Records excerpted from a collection
⟨
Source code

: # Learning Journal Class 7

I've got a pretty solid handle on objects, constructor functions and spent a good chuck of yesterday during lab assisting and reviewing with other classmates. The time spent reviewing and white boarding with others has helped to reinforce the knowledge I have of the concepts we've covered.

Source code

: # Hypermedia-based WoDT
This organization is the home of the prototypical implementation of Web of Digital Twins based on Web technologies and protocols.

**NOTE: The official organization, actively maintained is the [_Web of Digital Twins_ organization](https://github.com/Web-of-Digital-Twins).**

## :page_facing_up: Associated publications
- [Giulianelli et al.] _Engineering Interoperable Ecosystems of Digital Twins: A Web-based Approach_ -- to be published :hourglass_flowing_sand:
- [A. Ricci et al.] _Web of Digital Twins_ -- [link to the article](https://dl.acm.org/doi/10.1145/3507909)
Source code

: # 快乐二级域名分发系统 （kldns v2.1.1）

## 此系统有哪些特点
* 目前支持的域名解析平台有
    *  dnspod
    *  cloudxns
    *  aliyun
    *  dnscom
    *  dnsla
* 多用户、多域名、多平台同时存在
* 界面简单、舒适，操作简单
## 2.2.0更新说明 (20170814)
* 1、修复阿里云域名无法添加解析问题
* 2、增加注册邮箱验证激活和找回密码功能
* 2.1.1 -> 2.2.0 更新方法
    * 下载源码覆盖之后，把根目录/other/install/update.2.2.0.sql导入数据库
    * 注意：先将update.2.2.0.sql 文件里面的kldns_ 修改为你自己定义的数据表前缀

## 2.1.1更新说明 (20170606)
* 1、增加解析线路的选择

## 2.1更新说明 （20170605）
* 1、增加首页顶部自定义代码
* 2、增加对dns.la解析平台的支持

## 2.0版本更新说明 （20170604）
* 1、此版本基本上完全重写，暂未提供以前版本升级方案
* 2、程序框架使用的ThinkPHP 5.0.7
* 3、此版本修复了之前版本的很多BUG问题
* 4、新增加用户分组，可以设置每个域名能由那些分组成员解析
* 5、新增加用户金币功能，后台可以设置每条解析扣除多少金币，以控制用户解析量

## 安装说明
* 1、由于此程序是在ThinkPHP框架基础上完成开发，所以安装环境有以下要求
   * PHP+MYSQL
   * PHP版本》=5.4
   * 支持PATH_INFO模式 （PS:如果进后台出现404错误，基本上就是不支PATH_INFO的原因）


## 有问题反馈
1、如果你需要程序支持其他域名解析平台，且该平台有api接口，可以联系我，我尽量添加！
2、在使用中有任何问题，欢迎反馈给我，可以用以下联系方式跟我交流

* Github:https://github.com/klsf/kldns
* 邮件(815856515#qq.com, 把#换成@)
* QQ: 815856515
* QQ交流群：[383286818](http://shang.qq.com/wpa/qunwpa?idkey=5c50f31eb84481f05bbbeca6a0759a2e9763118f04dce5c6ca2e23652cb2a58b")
⟩
Task requirements: Reproduce all of the data above character for character, leaving nothing out and changing nothing.

Your response:
Source code

: # Learning Journal Class 7

I've got a pretty solid handle on objects, constructor functions and spent a good chuck of yesterday during lab assisting and reviewing with other classmates. The time spent reviewing and white boarding with others has helped to reinforce the knowledge I have of the concepts we've covered.

Source code

: # Hypermedia-based WoDT
This organization is the home of the prototypical implementation of Web of Digital Twins based on Web technologies and protocols.

**NOTE: The official organization, actively maintained is the [_Web of Digital Twins_ organization](https://github.com/Web-of-Digital-Twins).**

## :page_facing_up: Associated publications
- [Giulianelli et al.] _Engineering Interoperable Ecosystems of Digital Twins: A Web-based Approach_ -- to be published :hourglass_flowing_sand:
- [A. Ricci et al.] _Web of Digital Twins_ -- [link to the article](https://dl.acm.org/doi/10.1145/3507909)
Source code

: # 快乐二级域名分发系统 （kldns v2.1.1）

## 此系统有哪些特点
* 目前支持的域名解析平台有
    *  dnspod
    *  cloudxns
    *  aliyun
    *  dnscom
    *  dnsla
* 多用户、多域名、多平台同时存在
* 界面简单、舒适，操作简单
## 2.2.0更新说明 (20170814)
* 1、修复阿里云域名无法添加解析问题
* 2、增加注册邮箱验证激活和找回密码功能
* 2.1.1 -> 2.2.0 更新方法
    * 下载源码覆盖之后，把根目录/other/install/update.2.2.0.sql导入数据库
    * 注意：先将update.2.2.0.sql 文件里面的kldns_ 修改为你自己定义的数据表前缀

## 2.1.1更新说明 (20170606)
* 1、增加解析线路的选择

## 2.1更新说明 （20170605）
* 1、增加首页顶部自定义代码
* 2、增加对dns.la解析平台的支持

## 2.0版本更新说明 （20170604）
* 1、此版本基本上完全重写，暂未提供以前版本升级方案
* 2、程序框架使用的ThinkPHP 5.0.7
* 3、此版本修复了之前版本的很多BUG问题
* 4、新增加用户分组，可以设置每个域名能由那些分组成员解析
* 5、新增加用户金币功能，后台可以设置每条解析扣除多少金币，以控制用户解析量

## 安装说明
* 1、由于此程序是在ThinkPHP框架基础上完成开发，所以安装环境有以下要求
   * PHP+MYSQL
   * PHP版本》=5.4
   * 支持PATH_INFO模式 （PS:如果进后台出现404错误，基本上就是不支PATH_INFO的原因）


## 有问题反馈
1、如果你需要程序支持其他域名解析平台，且该平台有api接口，可以联系我，我尽量添加！
2、在使用中有任何问题，欢迎反馈给我，可以用以下联系方式跟我交流

* Github:https://github.com/klsf/kldns
* 邮件(815856515#qq.com, 把#换成@)
* QQ: 815856515
* QQ交流群：[383286818](http://shang.qq.com/wpa/qunwpa?idkey=5c50f31eb84481f05bbbeca6a0759a2e9763118f04dce5c6ca2e23652cb2a58b")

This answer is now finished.